*TASK PROMPT*. Reproduce the entries verbatim, covering the stretch from the start of the entries through the line containing "Dot at: (331, 317)".

[Recorded data]
▼

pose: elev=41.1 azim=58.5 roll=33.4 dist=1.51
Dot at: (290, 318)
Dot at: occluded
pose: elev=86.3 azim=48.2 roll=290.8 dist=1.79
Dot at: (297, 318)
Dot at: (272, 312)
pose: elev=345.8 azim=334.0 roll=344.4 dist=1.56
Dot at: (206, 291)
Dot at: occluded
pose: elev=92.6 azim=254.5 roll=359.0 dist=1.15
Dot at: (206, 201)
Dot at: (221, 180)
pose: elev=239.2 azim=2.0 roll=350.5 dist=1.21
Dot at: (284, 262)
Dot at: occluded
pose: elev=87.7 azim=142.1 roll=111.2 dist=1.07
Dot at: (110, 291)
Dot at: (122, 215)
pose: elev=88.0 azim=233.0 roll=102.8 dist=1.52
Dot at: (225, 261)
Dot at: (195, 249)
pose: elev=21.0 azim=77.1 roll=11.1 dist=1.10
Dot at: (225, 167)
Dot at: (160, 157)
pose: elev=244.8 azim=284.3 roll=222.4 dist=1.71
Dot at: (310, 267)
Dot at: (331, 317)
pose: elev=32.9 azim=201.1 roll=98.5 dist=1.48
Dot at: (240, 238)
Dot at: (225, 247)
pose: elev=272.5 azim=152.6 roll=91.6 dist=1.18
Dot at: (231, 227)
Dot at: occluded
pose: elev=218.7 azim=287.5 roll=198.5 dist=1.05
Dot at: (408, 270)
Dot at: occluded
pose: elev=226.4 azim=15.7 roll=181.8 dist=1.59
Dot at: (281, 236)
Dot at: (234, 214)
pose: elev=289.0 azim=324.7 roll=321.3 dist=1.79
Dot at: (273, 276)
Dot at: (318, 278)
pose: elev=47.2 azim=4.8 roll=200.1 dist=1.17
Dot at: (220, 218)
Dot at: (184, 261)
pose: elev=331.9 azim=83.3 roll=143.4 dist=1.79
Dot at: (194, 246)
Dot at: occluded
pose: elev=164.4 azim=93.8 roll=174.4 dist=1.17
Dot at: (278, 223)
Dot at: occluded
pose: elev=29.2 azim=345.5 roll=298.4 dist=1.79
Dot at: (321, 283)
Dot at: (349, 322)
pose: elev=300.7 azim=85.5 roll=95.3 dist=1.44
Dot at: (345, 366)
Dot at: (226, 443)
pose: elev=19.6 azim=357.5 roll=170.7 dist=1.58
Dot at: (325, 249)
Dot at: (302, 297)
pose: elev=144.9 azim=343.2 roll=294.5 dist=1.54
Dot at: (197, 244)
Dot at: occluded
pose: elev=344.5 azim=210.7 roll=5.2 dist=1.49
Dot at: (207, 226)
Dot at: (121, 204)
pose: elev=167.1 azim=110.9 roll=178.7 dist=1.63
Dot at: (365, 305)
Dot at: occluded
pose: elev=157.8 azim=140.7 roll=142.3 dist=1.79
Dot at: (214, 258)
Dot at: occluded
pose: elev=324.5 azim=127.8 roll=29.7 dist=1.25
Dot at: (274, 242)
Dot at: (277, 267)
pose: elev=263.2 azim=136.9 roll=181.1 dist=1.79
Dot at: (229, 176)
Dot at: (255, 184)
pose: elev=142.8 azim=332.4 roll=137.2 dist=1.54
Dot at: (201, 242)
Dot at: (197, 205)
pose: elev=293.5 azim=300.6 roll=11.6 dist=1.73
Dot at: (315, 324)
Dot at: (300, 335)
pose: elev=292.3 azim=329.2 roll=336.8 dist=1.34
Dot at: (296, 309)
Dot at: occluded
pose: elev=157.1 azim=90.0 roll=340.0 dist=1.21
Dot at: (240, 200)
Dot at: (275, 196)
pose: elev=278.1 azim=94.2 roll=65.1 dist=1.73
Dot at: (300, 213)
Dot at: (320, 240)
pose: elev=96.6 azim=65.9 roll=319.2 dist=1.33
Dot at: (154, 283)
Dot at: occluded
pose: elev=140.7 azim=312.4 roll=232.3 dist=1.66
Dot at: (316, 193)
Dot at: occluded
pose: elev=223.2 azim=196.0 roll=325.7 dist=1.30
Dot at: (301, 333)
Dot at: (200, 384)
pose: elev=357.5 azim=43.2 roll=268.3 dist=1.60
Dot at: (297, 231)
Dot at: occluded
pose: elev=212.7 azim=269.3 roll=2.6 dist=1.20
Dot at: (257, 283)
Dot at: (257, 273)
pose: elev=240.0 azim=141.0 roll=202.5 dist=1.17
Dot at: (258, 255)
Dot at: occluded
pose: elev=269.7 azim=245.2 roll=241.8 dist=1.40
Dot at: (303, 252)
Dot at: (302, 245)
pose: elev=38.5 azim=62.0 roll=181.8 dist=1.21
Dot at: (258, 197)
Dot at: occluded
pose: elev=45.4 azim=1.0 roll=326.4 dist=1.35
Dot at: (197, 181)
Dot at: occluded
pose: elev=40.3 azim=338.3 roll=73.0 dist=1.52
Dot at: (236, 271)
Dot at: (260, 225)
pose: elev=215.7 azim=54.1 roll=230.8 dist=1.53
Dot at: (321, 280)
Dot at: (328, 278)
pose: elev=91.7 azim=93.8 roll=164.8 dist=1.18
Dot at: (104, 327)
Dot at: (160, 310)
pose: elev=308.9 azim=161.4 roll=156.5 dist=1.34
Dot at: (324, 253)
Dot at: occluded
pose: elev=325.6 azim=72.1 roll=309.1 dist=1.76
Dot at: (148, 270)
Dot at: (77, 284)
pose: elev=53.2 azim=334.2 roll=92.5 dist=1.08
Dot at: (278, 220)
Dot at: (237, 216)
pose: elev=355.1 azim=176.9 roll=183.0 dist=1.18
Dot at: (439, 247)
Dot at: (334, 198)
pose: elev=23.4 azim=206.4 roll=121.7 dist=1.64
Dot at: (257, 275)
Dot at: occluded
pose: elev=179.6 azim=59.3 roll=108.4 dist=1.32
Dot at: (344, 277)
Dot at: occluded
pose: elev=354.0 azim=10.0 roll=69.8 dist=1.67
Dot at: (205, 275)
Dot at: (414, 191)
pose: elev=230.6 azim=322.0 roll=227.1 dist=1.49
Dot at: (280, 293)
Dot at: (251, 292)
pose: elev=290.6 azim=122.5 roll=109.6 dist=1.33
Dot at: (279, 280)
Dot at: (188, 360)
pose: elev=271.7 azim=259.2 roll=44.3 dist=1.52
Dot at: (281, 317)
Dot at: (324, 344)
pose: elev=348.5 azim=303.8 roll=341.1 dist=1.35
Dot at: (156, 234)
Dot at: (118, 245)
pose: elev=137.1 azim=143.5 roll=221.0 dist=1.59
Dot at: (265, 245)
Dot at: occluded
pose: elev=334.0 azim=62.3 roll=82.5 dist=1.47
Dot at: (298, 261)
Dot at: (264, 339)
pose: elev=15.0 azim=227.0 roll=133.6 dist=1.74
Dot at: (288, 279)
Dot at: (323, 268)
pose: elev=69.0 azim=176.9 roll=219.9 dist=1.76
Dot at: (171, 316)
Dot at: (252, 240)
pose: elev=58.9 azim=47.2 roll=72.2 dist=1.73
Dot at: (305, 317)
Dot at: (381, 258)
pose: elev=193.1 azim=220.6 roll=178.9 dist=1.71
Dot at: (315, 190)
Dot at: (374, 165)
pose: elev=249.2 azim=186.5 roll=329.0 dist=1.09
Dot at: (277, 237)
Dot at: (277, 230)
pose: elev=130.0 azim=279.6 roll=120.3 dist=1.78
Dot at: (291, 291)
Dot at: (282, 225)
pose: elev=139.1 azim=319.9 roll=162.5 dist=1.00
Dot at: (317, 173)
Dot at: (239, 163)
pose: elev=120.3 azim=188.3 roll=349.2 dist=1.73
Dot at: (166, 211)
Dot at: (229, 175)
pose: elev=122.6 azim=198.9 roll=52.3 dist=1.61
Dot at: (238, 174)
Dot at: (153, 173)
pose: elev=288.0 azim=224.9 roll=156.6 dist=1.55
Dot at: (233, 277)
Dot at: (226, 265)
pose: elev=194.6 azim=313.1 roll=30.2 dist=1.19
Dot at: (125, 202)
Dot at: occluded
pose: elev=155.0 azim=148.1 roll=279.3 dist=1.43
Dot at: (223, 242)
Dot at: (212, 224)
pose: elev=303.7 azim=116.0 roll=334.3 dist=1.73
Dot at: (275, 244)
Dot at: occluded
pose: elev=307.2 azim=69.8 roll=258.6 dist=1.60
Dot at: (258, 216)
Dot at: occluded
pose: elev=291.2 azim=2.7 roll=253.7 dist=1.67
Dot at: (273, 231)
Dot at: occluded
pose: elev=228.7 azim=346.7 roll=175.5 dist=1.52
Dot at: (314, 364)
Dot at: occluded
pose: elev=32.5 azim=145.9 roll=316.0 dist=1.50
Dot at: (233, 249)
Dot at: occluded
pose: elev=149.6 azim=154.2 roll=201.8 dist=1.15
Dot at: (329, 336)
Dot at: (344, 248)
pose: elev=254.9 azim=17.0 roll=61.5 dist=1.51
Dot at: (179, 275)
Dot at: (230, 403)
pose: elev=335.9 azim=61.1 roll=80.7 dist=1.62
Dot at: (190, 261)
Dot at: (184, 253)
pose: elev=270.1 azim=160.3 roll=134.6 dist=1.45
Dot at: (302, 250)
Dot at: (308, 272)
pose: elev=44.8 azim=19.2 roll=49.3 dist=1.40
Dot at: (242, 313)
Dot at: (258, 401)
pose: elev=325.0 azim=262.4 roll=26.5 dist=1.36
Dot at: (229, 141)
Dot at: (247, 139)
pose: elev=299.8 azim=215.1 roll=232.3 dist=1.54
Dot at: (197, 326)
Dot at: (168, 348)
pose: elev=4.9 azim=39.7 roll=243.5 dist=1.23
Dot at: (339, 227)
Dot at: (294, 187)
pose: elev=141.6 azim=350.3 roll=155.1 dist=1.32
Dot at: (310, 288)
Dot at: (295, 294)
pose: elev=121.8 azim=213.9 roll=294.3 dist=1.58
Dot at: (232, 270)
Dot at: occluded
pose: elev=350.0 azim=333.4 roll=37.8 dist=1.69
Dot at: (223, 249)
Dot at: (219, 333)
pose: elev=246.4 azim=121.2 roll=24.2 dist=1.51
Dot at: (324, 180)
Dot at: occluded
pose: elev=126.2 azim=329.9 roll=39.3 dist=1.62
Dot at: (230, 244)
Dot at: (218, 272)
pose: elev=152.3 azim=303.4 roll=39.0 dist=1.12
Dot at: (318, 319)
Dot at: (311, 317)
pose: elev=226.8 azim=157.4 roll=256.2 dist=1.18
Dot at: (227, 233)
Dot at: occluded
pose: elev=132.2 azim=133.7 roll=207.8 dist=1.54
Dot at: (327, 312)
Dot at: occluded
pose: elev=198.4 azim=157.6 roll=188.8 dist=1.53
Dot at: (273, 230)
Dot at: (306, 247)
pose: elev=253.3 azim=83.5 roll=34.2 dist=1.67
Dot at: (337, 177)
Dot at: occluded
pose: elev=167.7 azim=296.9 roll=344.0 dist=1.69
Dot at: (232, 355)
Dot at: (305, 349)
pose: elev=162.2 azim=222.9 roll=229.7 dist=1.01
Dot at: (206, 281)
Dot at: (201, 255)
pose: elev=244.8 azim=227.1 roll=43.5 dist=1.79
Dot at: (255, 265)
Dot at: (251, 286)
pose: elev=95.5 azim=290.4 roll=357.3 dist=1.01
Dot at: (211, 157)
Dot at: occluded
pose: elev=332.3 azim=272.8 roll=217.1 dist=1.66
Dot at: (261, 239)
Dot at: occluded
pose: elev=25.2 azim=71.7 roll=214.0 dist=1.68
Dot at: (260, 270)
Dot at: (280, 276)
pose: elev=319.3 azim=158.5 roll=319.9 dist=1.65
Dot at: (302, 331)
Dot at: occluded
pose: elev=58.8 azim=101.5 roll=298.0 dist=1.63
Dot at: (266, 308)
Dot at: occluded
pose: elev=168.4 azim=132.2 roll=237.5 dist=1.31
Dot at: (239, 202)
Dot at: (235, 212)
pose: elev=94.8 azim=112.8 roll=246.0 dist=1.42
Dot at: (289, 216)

▲

*EXPECTED ANSWER*.
pose: elev=41.1 azim=58.5 roll=33.4 dist=1.51
Dot at: (290, 318)
Dot at: occluded
pose: elev=86.3 azim=48.2 roll=290.8 dist=1.79
Dot at: (297, 318)
Dot at: (272, 312)
pose: elev=345.8 azim=334.0 roll=344.4 dist=1.56
Dot at: (206, 291)
Dot at: occluded
pose: elev=92.6 azim=254.5 roll=359.0 dist=1.15
Dot at: (206, 201)
Dot at: (221, 180)
pose: elev=239.2 azim=2.0 roll=350.5 dist=1.21
Dot at: (284, 262)
Dot at: occluded
pose: elev=87.7 azim=142.1 roll=111.2 dist=1.07
Dot at: (110, 291)
Dot at: (122, 215)
pose: elev=88.0 azim=233.0 roll=102.8 dist=1.52
Dot at: (225, 261)
Dot at: (195, 249)
pose: elev=21.0 azim=77.1 roll=11.1 dist=1.10
Dot at: (225, 167)
Dot at: (160, 157)
pose: elev=244.8 azim=284.3 roll=222.4 dist=1.71
Dot at: (310, 267)
Dot at: (331, 317)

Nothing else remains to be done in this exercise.